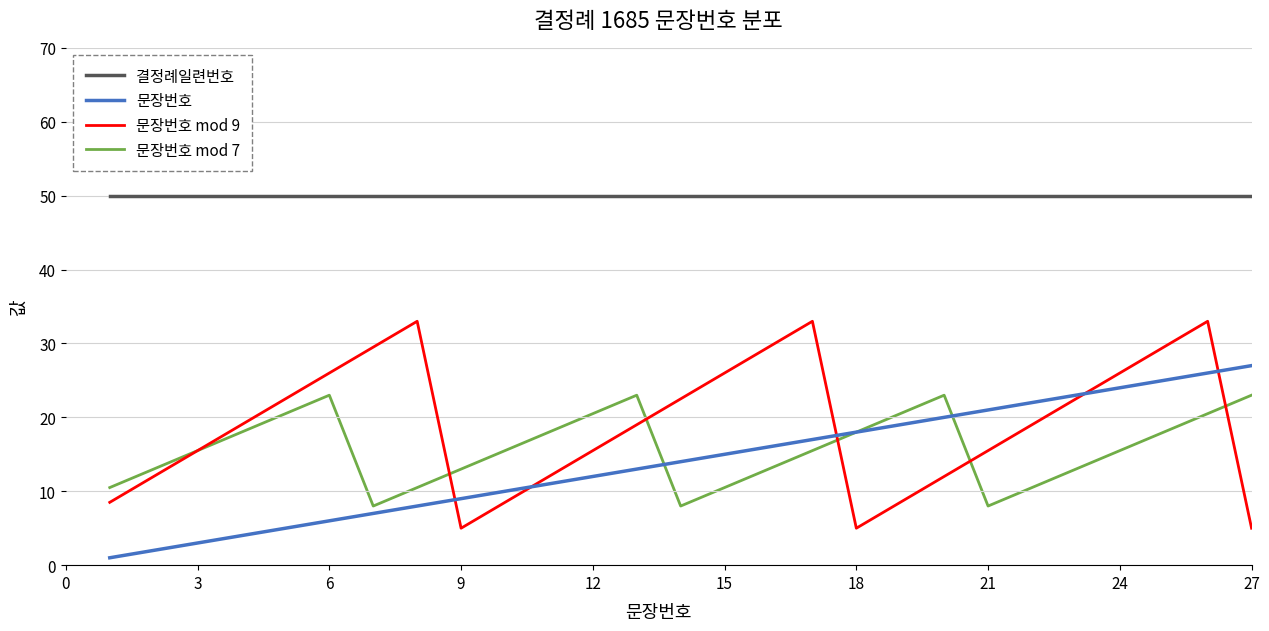

After their last crossing, which series has the higher values: 문장번호 mod 7 or 문장번호 mod 9?

문장번호 mod 7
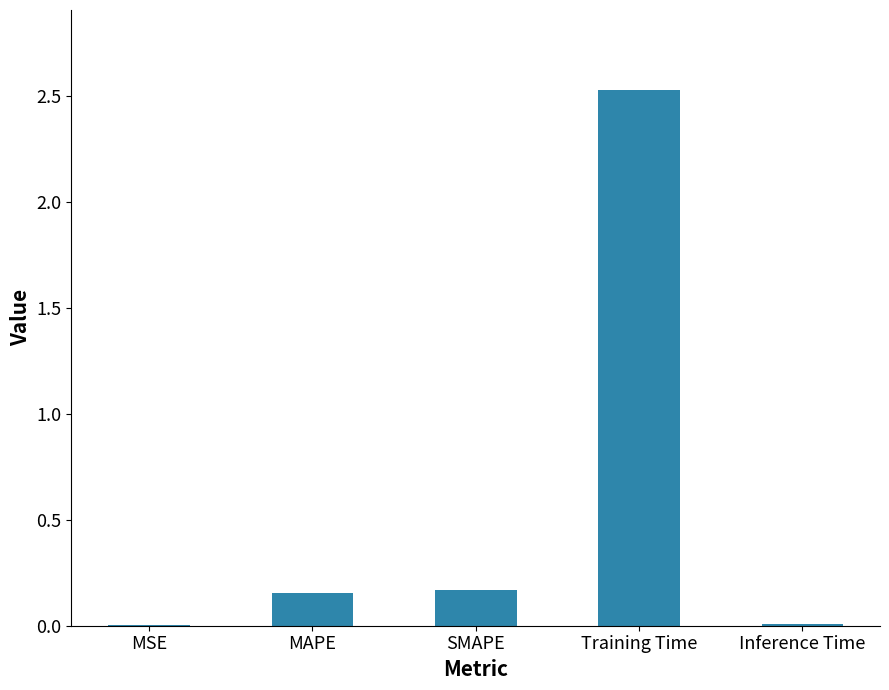

What is the maximum value shown in the chart?

2.5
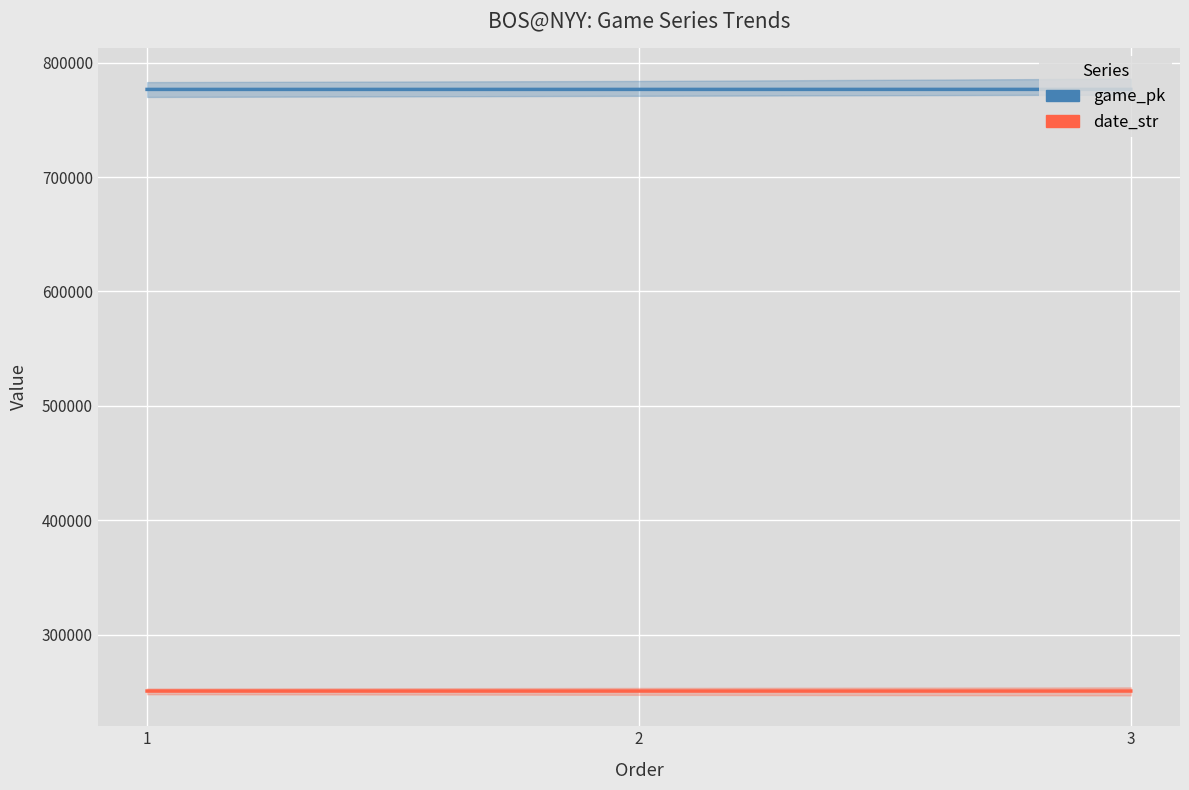

Which label corresponds to the largest value in the chart?

3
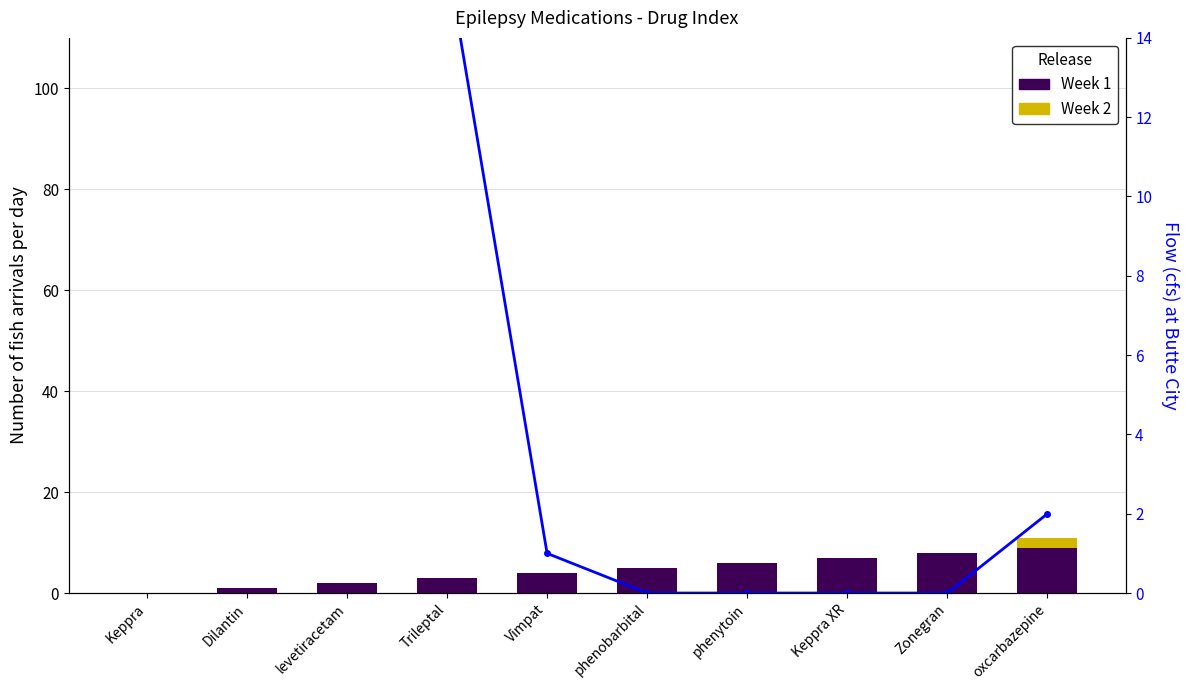

Are the bars horizontal?

No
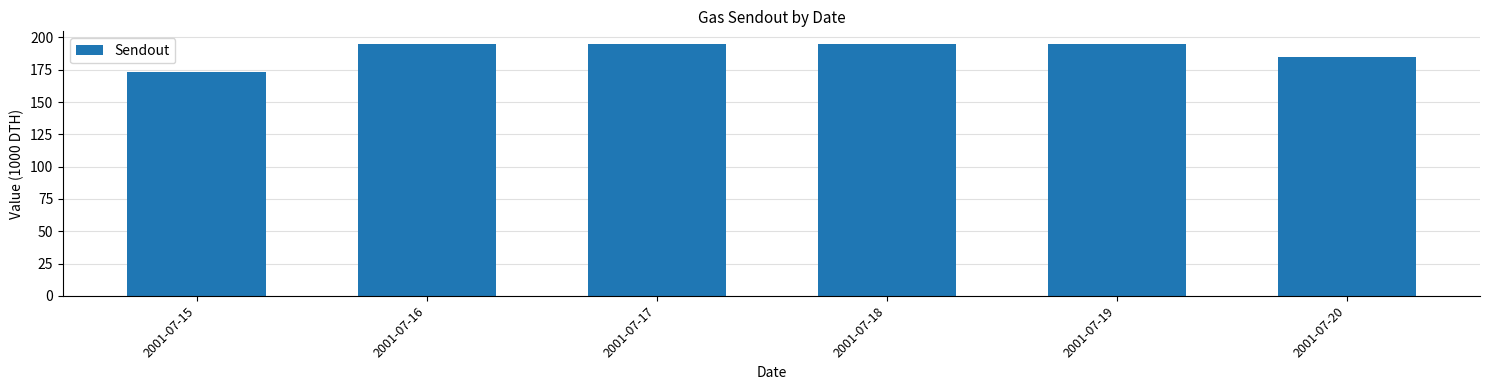

Reading left to right, list all the values displayed in this chart.

2001-07-15=173	2001-07-16=195	2001-07-17=195	2001-07-18=195	2001-07-19=195	2001-07-20=185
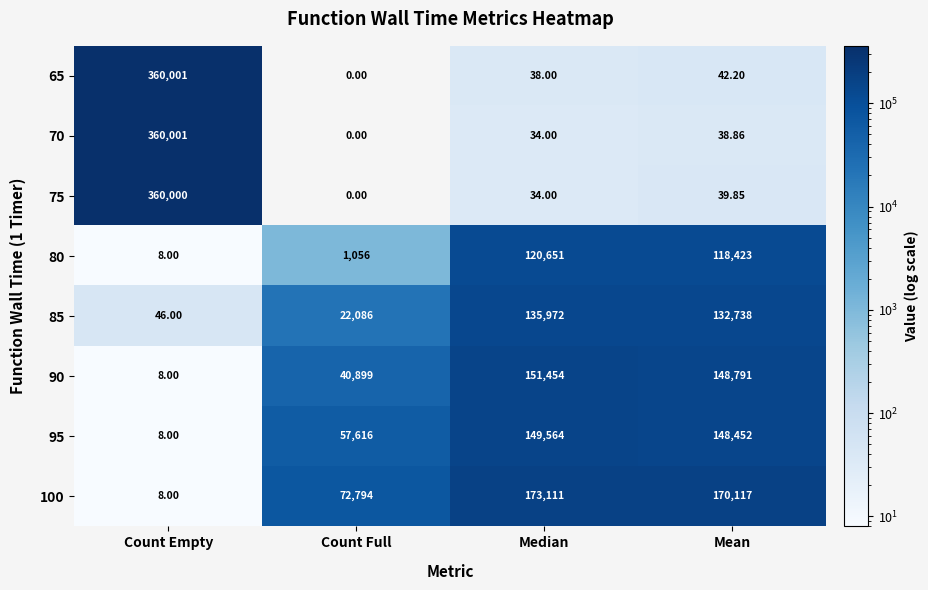

At which category is the sum across all series the highest?

Count Empty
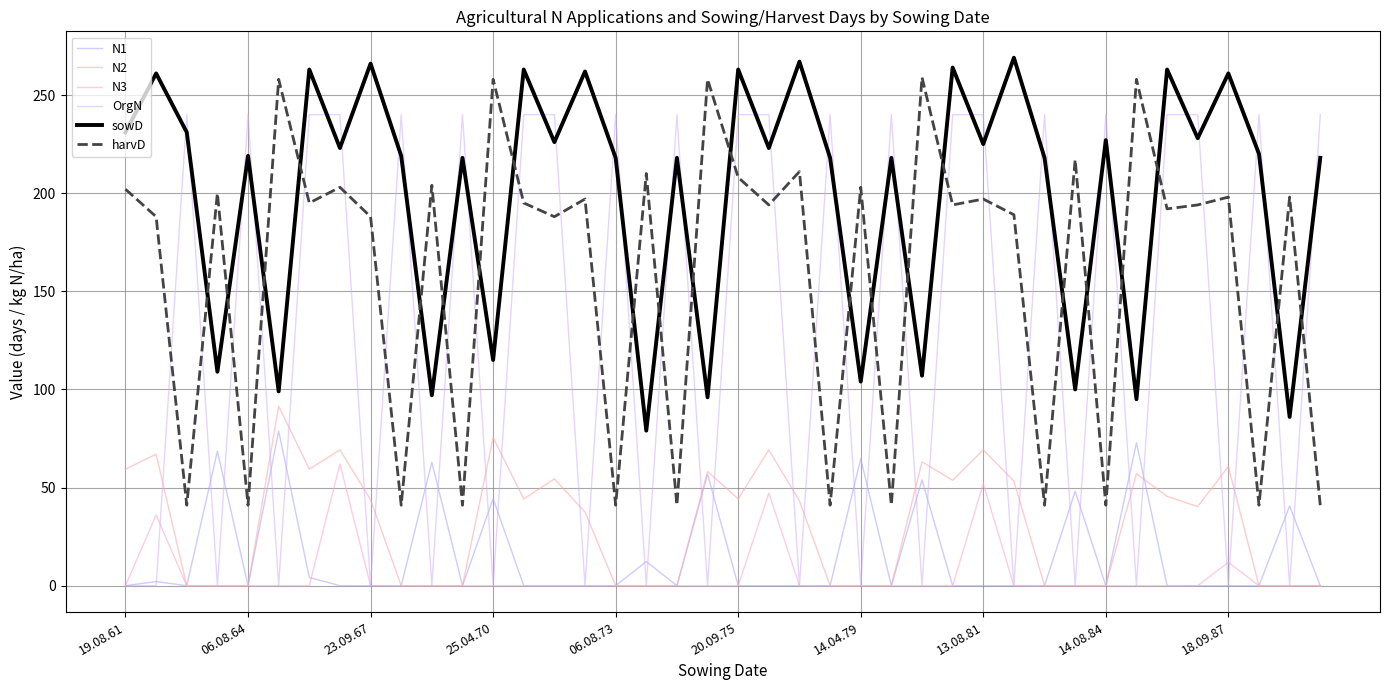

Does the chart display data point markers on the line(s)?

No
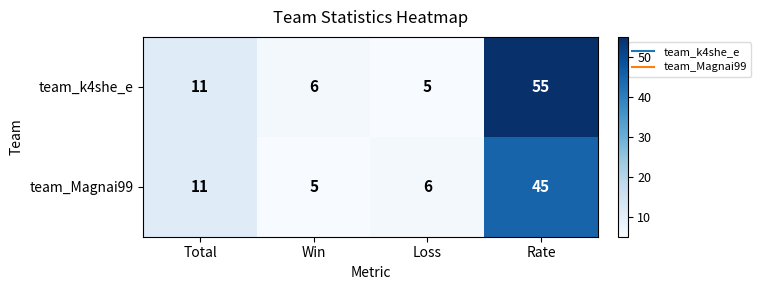

At which label is team_k4she_e closest to 30?

Total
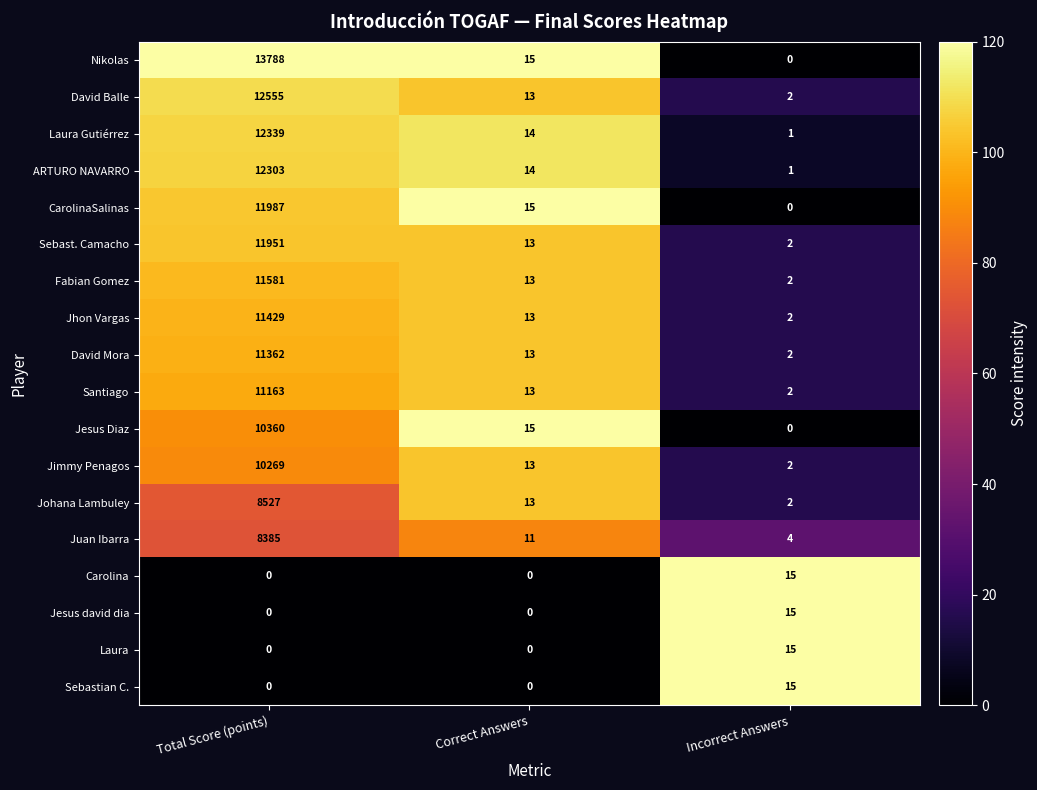

Which series has the largest range (max minus min)?

Nikolas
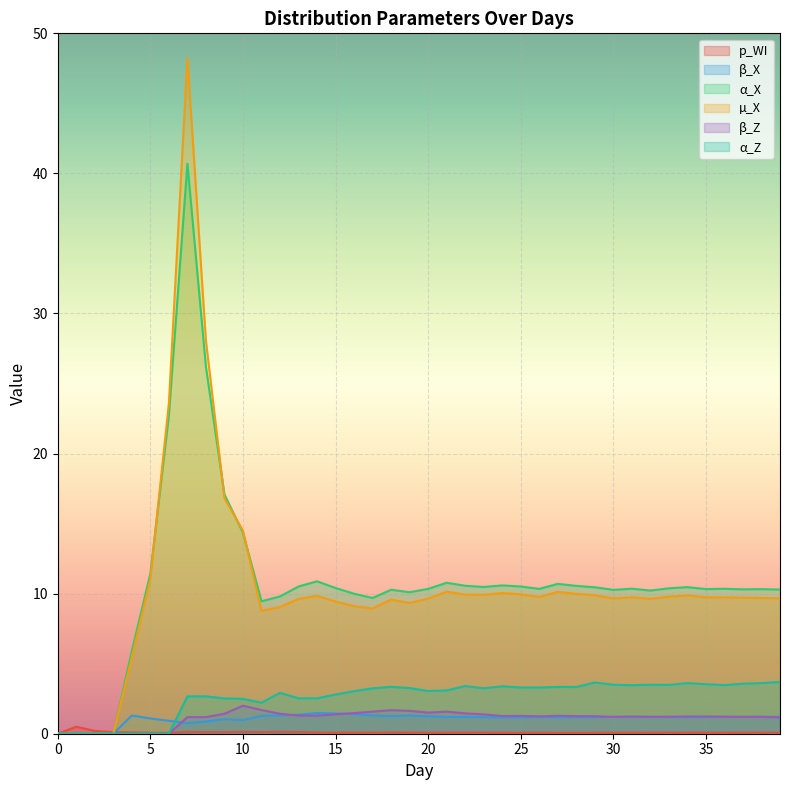

How many series are shown in this chart?

6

☆ ☆ ☆ ☆ ☆ ☆ ☆

→ **The task**
Can you express the data as a Markdown table with the columns Row and Entry, one numbered row per line, starting at the line that contains "Are the bars horizontal?" and ending at the end of the data? Skip blank lines and leave the pictures out.

→ **Written solution**
| Row | Entry |
|---|---|
| 1 | Are the bars horizontal? |
| 2 | No |
| 3 | Reading left to right, list all the values displayed in this chart. |
| 4 | 2001-07-15=173	2001-07-16=195	2001-07-17=195	2001-07-18=195	2001-07-19=195	2001-07-20=185 |
| 5 | At which category is the sum across all series the highest? |
| 6 | Count Empty |
| 7 | Does the chart display data point markers on the line(s)? |
| 8 | No |
| 9 | At which label is team_k4she_e closest to 30? |
| 10 | Total |
| 11 | Which series has the largest range (max minus min)? |
| 12 | Nikolas |
| 13 | How many series are shown in this chart? |
| 14 | 6 |